The motor car and the traffic jam
There are numerous possibilities for positively using big data, and data-driven services in the city. The Clockwork City is from another age, and much of it is no longer fit-for-purpose in terms of addressing complex, interdependent 21st century issues and opportunities. Many of Chicago’s early advances show huge promise, and services like Bridj could revolutionise mass transit, actually finding new patterns in-between ‘mass’ and personal. Imagine if it was combined with the data that Citymapper already has, for instance? Who wouldn’t want bus-stops that were more at-hand, with buses arriving just-in-time?
So the design challenge is to better understand and shape the ideologies underpinning network urbanism, to combine a sophisticated understanding of rich urban data with a holistic, collaborative approach to design and governance, to see that data is a material that must be fashioned into particular services for particular places.
An excited Harvard Business Review notes that:
“It’s still pretty amazing that we can use analytics to predict the future. All we have to do is gather the right data, do the right type of statistical model, and be careful of our assumptions.”
Be careful of our assumptions, indeed. A model is still a model, at the end of the day. The financial crisis of 2008–2009 (and beyond) has already given us a potent example of poor predictive analytics in action — in that case, when assessing how likely mortgage customers were to repay their loans.

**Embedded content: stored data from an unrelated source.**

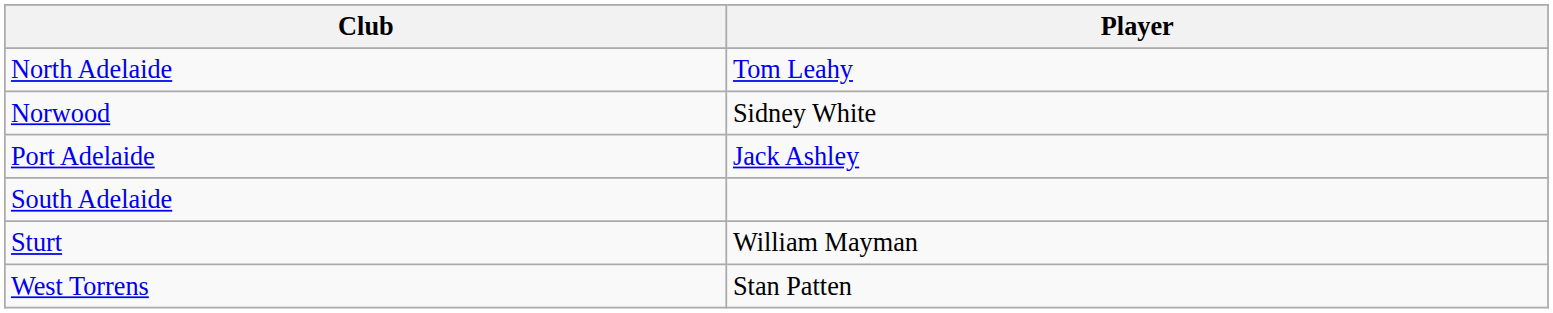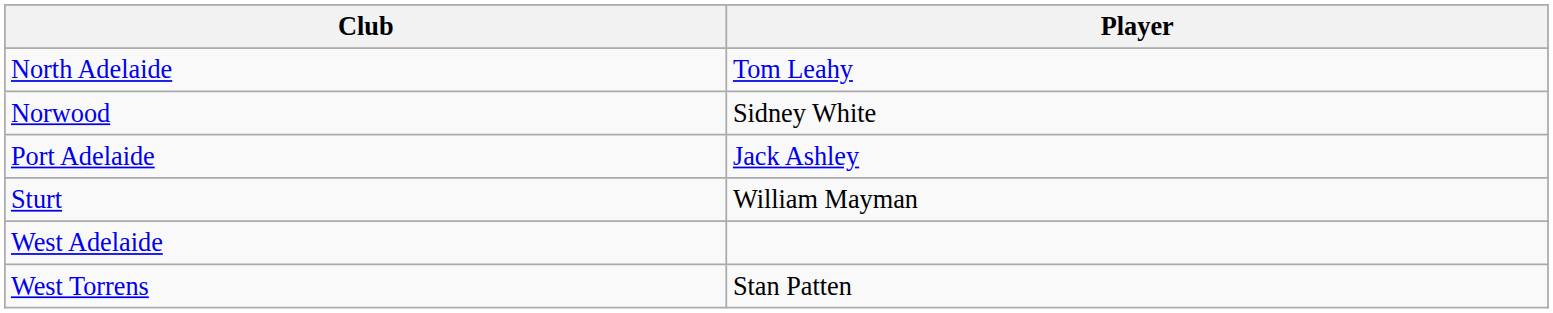- row: South Adelaide
+ row: West Adelaide
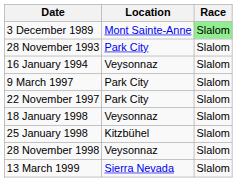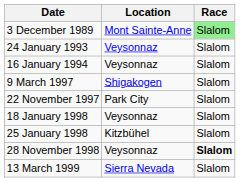+ row: 24 January 1993 | Veysonnaz | Slalom
- row: 28 November 1993 | Park City | Slalom
9 March 1997 | Location: Park City -> Shigakogen
28 November 1998 | Race: normal -> bold
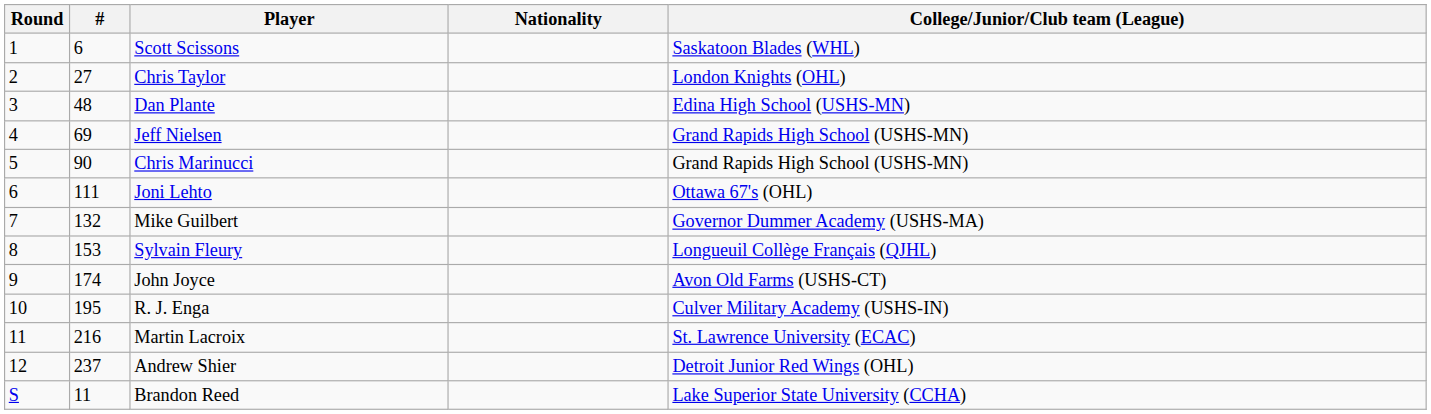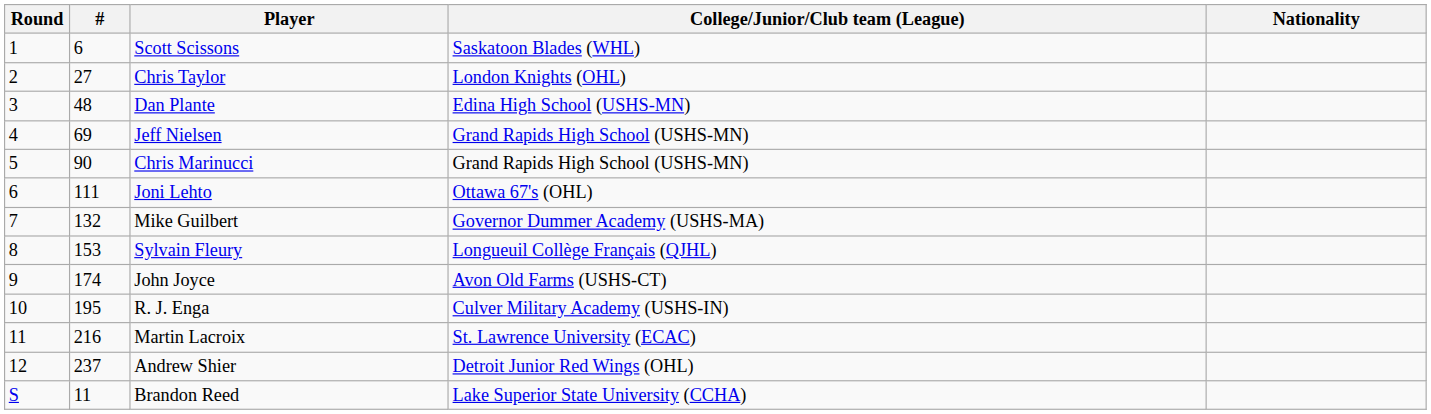columns swapped: Nationality <-> College/Junior/Club team (League)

When we look at a picture of, say, subways and sewers, and their tangled knots of pipes, we should really note that the picture “n’est pas une pipe” — it’s just a picture. The map is not the territory; not even if that map is as richly detailed as the kind of deep behavioural data our cities may soon generate. Whilst the notion of ‘path dependency’ obsesses urbanists, a city is more than just the sum of its previous behaviours; just as a former violent criminal might not ever be violent again.

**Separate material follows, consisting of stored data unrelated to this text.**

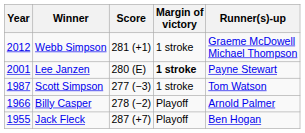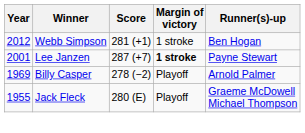Webb Simpson | Runner(s)-up: Graeme McDowell Michael Thompson -> Ben Hogan
Lee Janzen | Score: 280 (E) -> 287 (+7)
- row: 1987 | Scott Simpson | 277 (−3) | 1 stroke | Tom Watson
Billy Casper | Year: 1966 -> 1969
Jack Fleck | Score: 287 (+7) -> 280 (E)
Jack Fleck | Runner(s)-up: Ben Hogan -> Graeme McDowell Michael Thompson
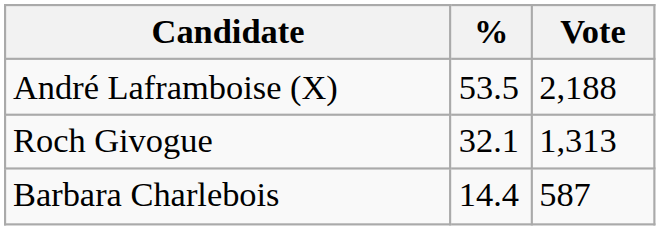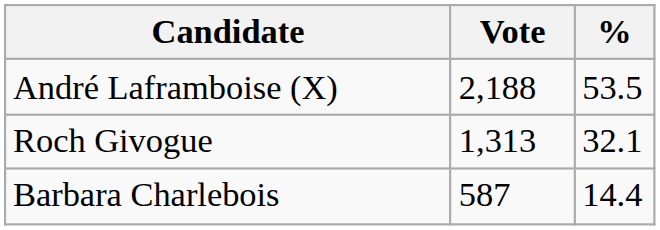columns swapped: Vote <-> %
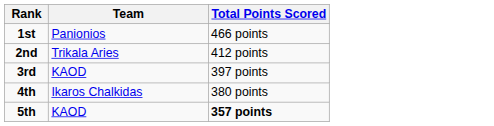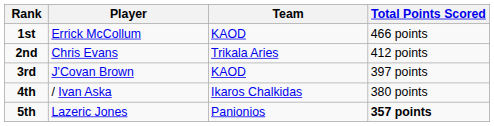+ column: Player | Errick McCollum | Chris Evans | J'Covan Brown | / Ivan Aska | Lazeric Jones
1st | Team: Panionios -> KAOD
5th | Team: KAOD -> Panionios
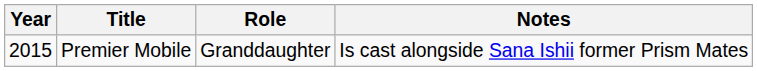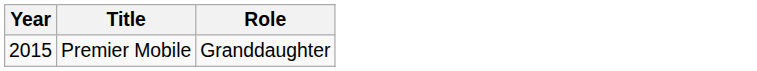- column: Notes | Is cast alongside Sana Ishii former Prism Mates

Fundamentally, with this Predictive City in mind, the sheer unpredictability of cities is not only part of their charm, but a vital lesson about the possibility of change. As Oscar Wilde said, “every saint has a past, and every sinner has a future.” Predictive analytics, if applied with a carelessness Lady Bracknell would recognise, has no time for such subtleties.
Such approaches needn’t necessarily be detrimental — they could be highly informative, in the context of more holistic, collaborative, imaginative approaches to designing and running cities — but only if, unlike the priests of Ancient Egypt and their secret nilometers, we are openly discussing the potential pitfalls — the possibility that ironing out unpredictability also irons out difference, and the possibility of change itself — and sketching out richer versions of our urban future.
There’s a saying in design futures circles — when you invent the motor car, you also invent the traffic jam. You gain; you might also lose. But no-one envisages the traffic jam because … HEY LOOK A MOTOR CAR!
We might borrow the informal dynamics of Nairobi’s matatus or New York’s dollar vans and wrap them up in scalable code structures, in the gleaming business models of tech start-ups. Yet in doing so we potentially destabilise not just the matatu but the metro as well, and we stumble towards whatever invisible version of a traffic jam is contained within these scenarios.
Ironically, it may not be a traffic jam — perhaps software can fix that, after all — but what will it be?